Médicos dizem que Bolsonaro teve confusão mental e alucinações por medicamentos

A equipe médica que visitou o
ex-presidente Jair Bolsonaro (PL)
em prisão preventiva, neste domingo (23), divulgou um boletim de saúde apontando para um quadro de confusão mental causada pelo uso de medicamentos que foram indicados por outra profissional. O episódio de “alucinações e paranoia” foi citado por Bolsonaro como um dos motivos para ter tentado romper o uso da tornozeleira eletrônica, onde ele achava que tinha uma escuta.

No documento, os médicos ressaltaram que Bolsonaro é portador de “múltiplas comorbidades e faz uso de diversos medicamentos em decorrência das internações e cirurgias prévias ocorridas desde 2018”, quando sofreu uma facada durante a campanha eleitoral. “No momento da nossa avaliação, ele encontra-se estável do ponto de vista clínico e passou a noite sem intercorrências”, disseram os médicos.

Segundo o boletim, o novo medicamento usado pelo ex-presidente possui efeitos colaterais com os que são usados para tratar as crises de soluços, tais como: “a alteração do estado mental com a possibilidade de confusão mental, desorientação, coordenação anormal, sedação, transtorno de equilíbrio, alucinações e transtornos cognitivos”.

Os médicos afirmaram que suspenderam o uso do medicamento, sem sintomas residuais no momento. Também foram realizados os ajustes necessários na medicação, restabelecendo a orientação anterior.

A defesa de Bolsonaro ressaltou o quadro de confusão mental para justificar a violação da tornozeleira eletrônica. Em manifestação enviada ao ministro Alexandre de Moraes, do Supremo Tribunal Federal (STF), os advogados afirmam que “inexiste risco de fuga”, e voltaram a pedir a
prisão domiciliar humanitária ao ex-presidente.

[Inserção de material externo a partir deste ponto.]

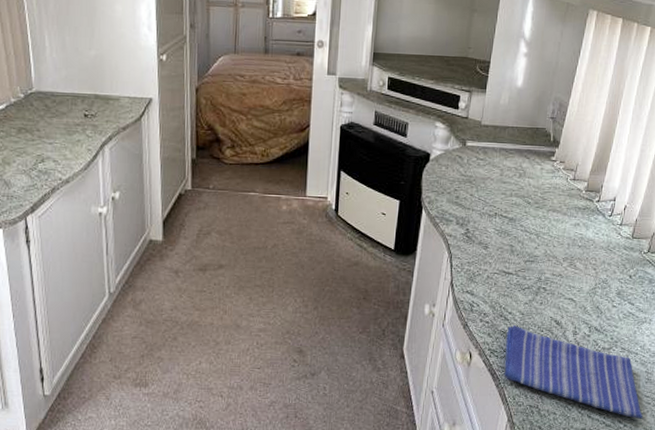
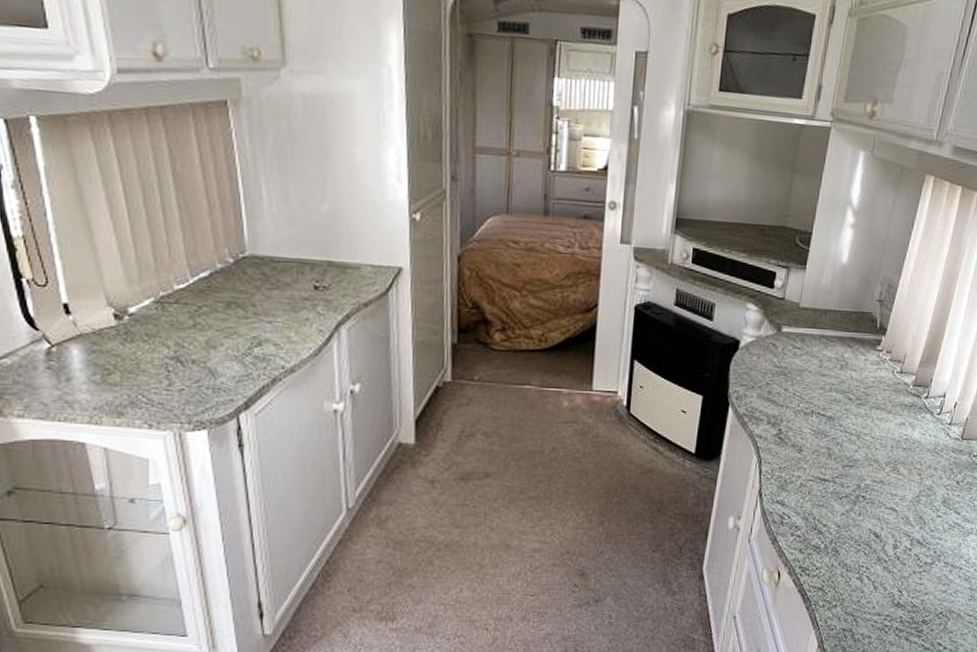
dish towel: present [504,325,643,419] -> none [815,539,964,640]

Após audiência de custódia neste domingo (23), Bolsonaro será
mantido em prisão preventiva
. De acordo com a ata da reunião, Bolsonaro afirmou que não sofreu qualquer abuso durante o cumprimento do mandado de prisão.

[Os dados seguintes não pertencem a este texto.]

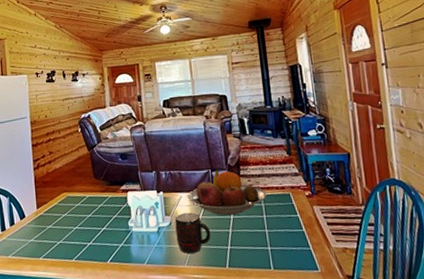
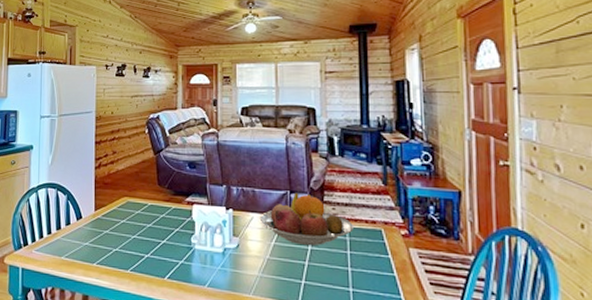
mug: present [174,212,211,254] -> none [243,236,283,283]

O ex-presidente ainda negou ter rompido a cinta cinta da tornozeleira e disse que estava acompanhado de familiares e um assessor, que não viram a ação. Sobre a vigília convocada pelo filho, senador Flávio Bolsonaro (PL-RJ), o ex-presidente alegou que o ato ocorreria a cerca de 700 metros de sua casa, sem potencial para facilitar eventual fuga.

Veja a íntegra do Boletim

Brasília, 23 de novembro de 2025

Estivemos em visita ao ex-presidente Jair Messias Bolsonaro, na superintendência da Polícia Federal em Brasília, na manhã de hoje. O paciente é portador de múltiplas comorbidades e faz uso de diversos medicamentos em decorrência das internações e cirurgias prévias ocorridas desde 2018. Apresentou recentemente pneumonia por broncoaspiração e evolui com soluços refratários. No momento da nossa avaliação, ele encontra-se estável do ponto de vista clínico e passou a noite sem intercorrências.

Na sexta-feira, 21 de novembro, o ex-presidente relatou que apresentou quadro de confusão mental e alucinações, possivelmente induzidos pelo uso do medicamento receitado por outra médica, com o objetivo de otimizar o tratamento, porém sem o conhecimento ou consentimento dessa equipe. Esse medicamento apresenta importante interação com os medicamentos que ele utiliza para tratamento das crises de soluços e tem como reconhecidos efeitos colaterais, a alteração do estado mental com a possibilidade de confusão mental, desorientação, coordenação anormal, sedação, transtorno de equilíbrio, alucinações e transtornos cognitivos.

O medicamento foi suspenso imediatamente, sem sintomas residuais neste momento. Foram realizados os ajustes necessários na medicação, restabelecendo a orientação anterior. Seguiremos acompanhando a evolução clínica do ex-presidente e realizando reavaliações periódicas.